[[ Given information open ]]

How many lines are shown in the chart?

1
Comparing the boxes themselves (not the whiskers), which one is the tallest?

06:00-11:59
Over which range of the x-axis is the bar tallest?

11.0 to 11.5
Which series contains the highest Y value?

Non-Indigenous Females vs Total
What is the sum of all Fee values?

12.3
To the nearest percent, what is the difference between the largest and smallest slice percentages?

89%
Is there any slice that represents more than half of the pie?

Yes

[[ Given information closed ]]
[[ Given information open ]]

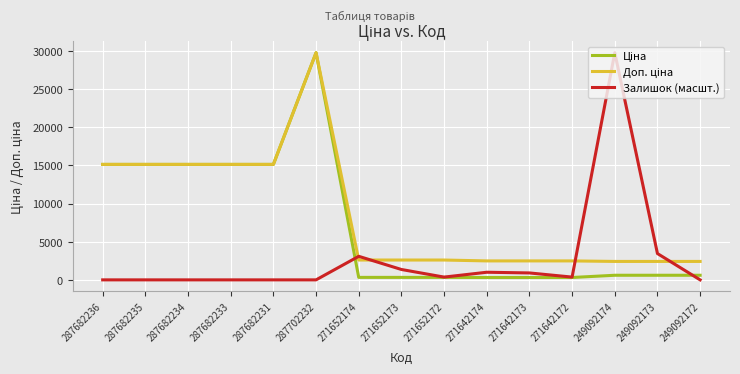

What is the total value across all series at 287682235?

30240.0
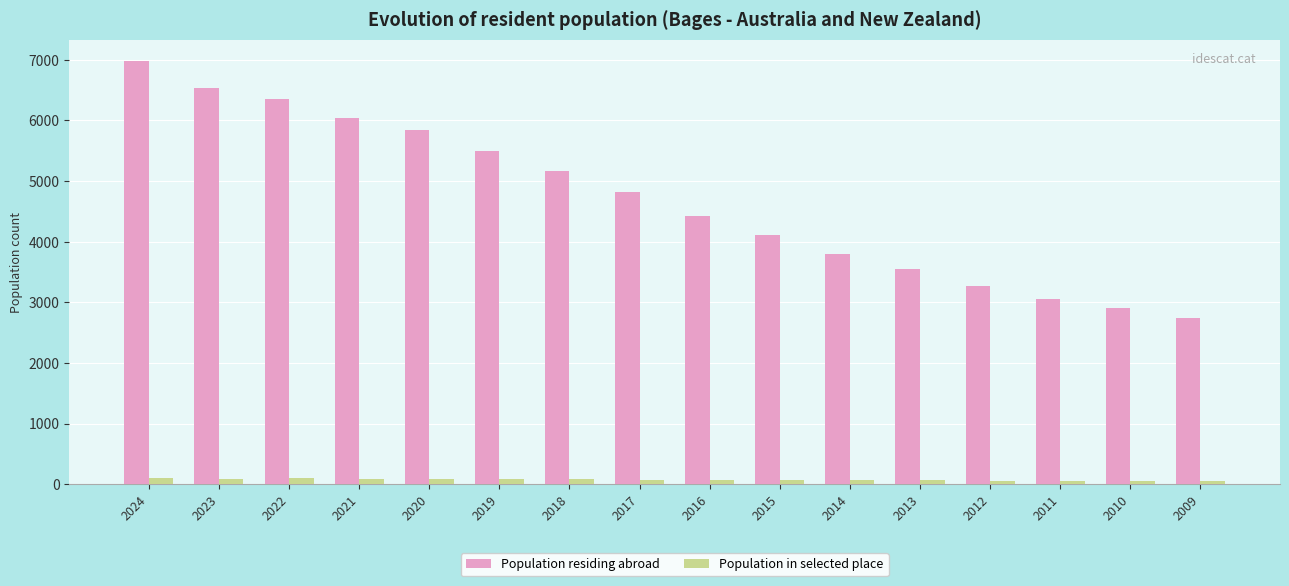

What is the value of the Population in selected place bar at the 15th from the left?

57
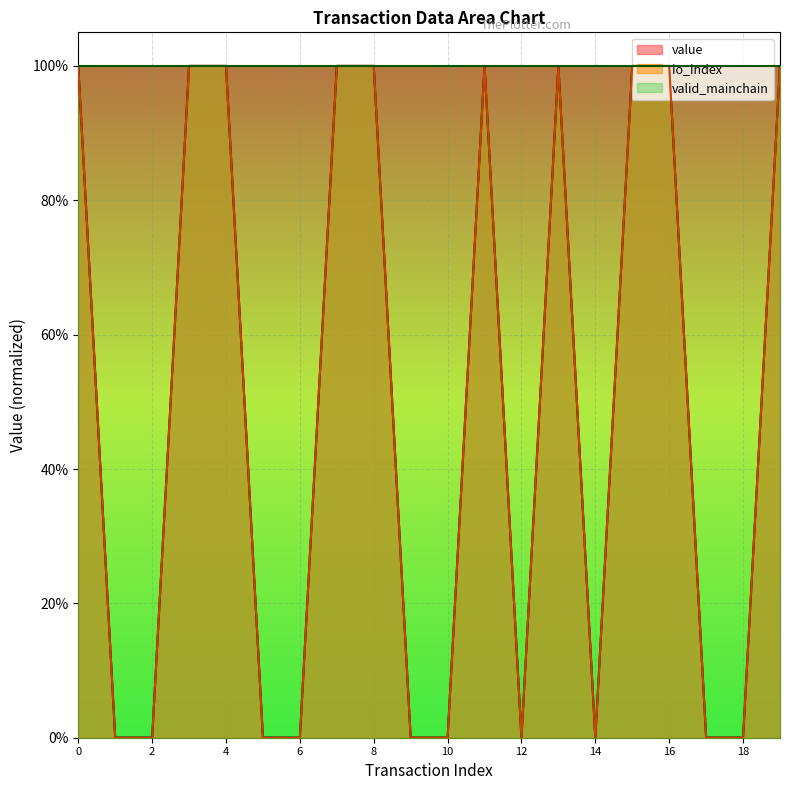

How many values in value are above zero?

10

[[ Given information closed ]]
[[ Given information open ]]

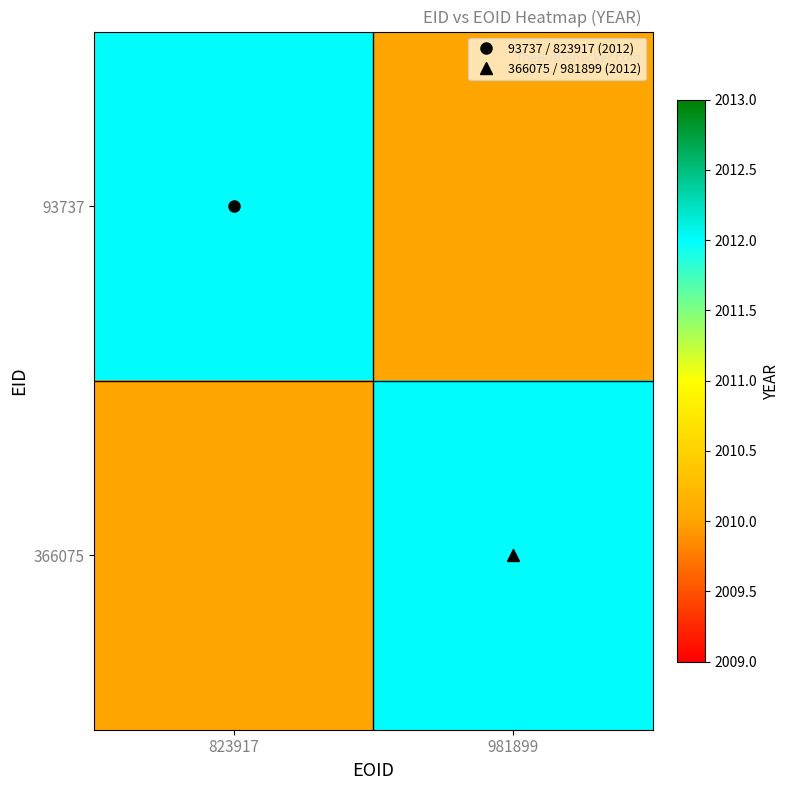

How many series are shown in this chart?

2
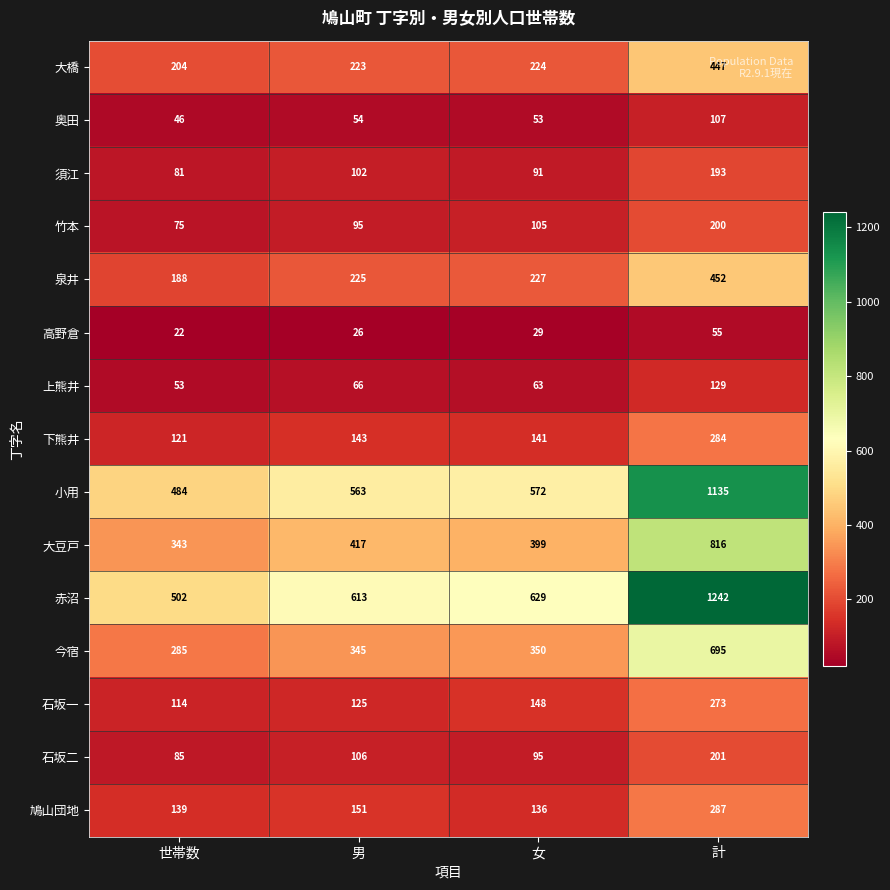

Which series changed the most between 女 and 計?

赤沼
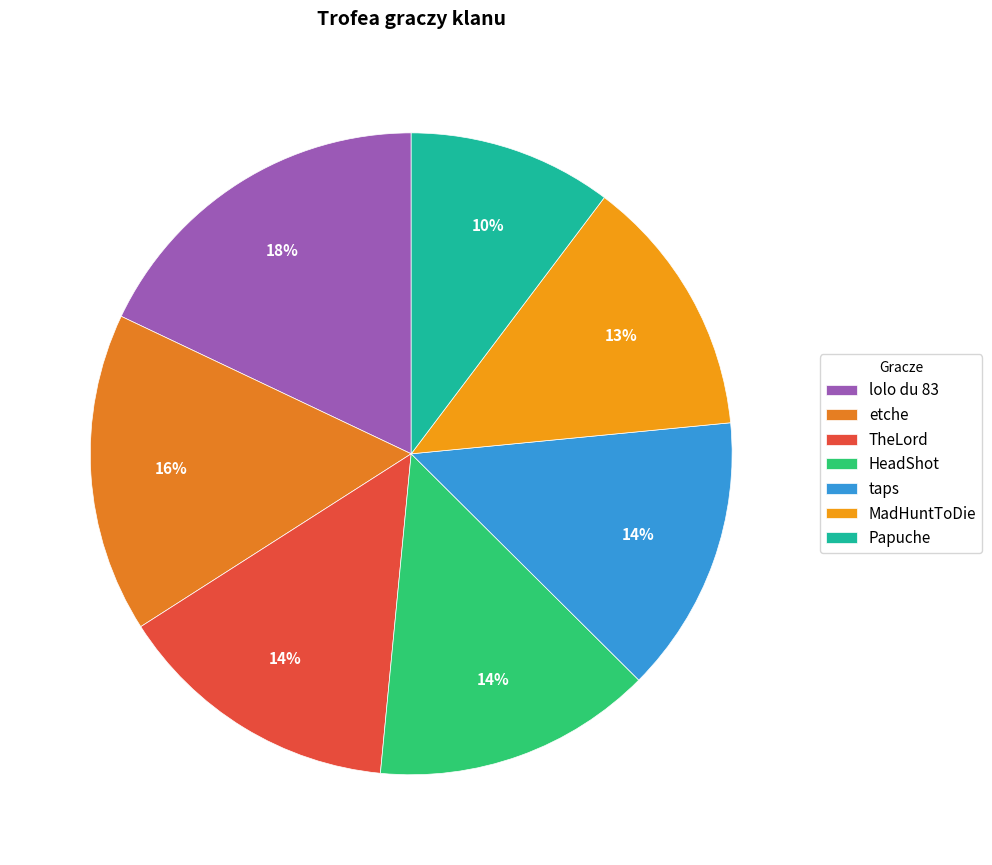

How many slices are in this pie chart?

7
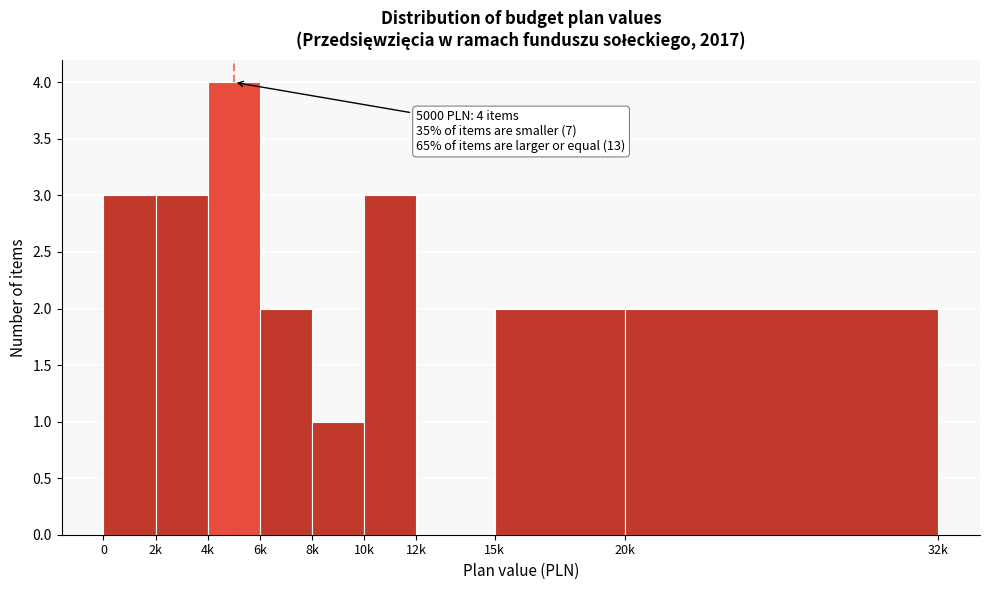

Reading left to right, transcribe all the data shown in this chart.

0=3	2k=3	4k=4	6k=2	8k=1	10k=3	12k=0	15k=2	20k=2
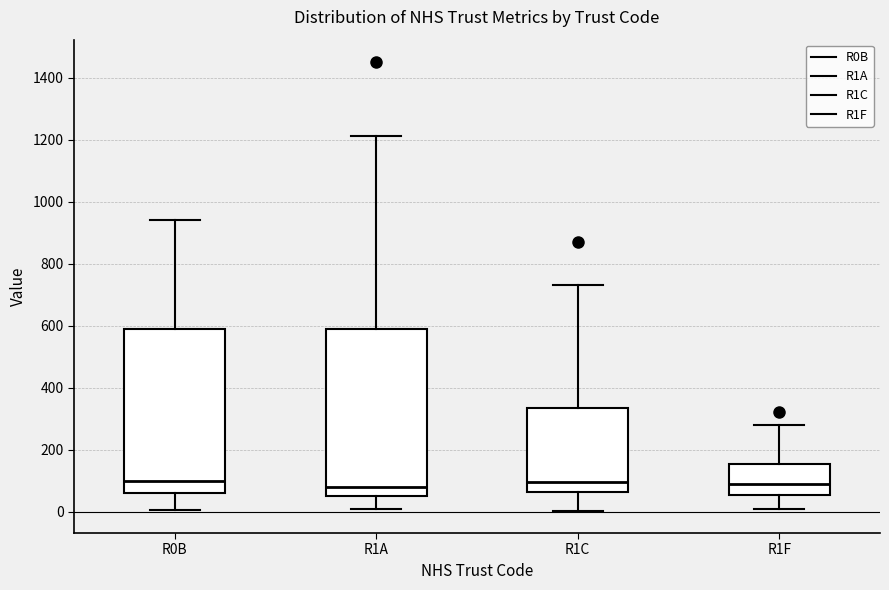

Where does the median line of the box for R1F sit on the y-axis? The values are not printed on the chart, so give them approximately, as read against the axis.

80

[[ Given information closed ]]

Task item:
From the source records above, copy out the lines word for word, beginning at the line that has "How many lines are shown in the chart?" and stopping after the line that has "Which series contains the highest Y value?".

Answer below:
How many lines are shown in the chart?

1
Comparing the boxes themselves (not the whiskers), which one is the tallest?

06:00-11:59
Over which range of the x-axis is the bar tallest?

11.0 to 11.5
Which series contains the highest Y value?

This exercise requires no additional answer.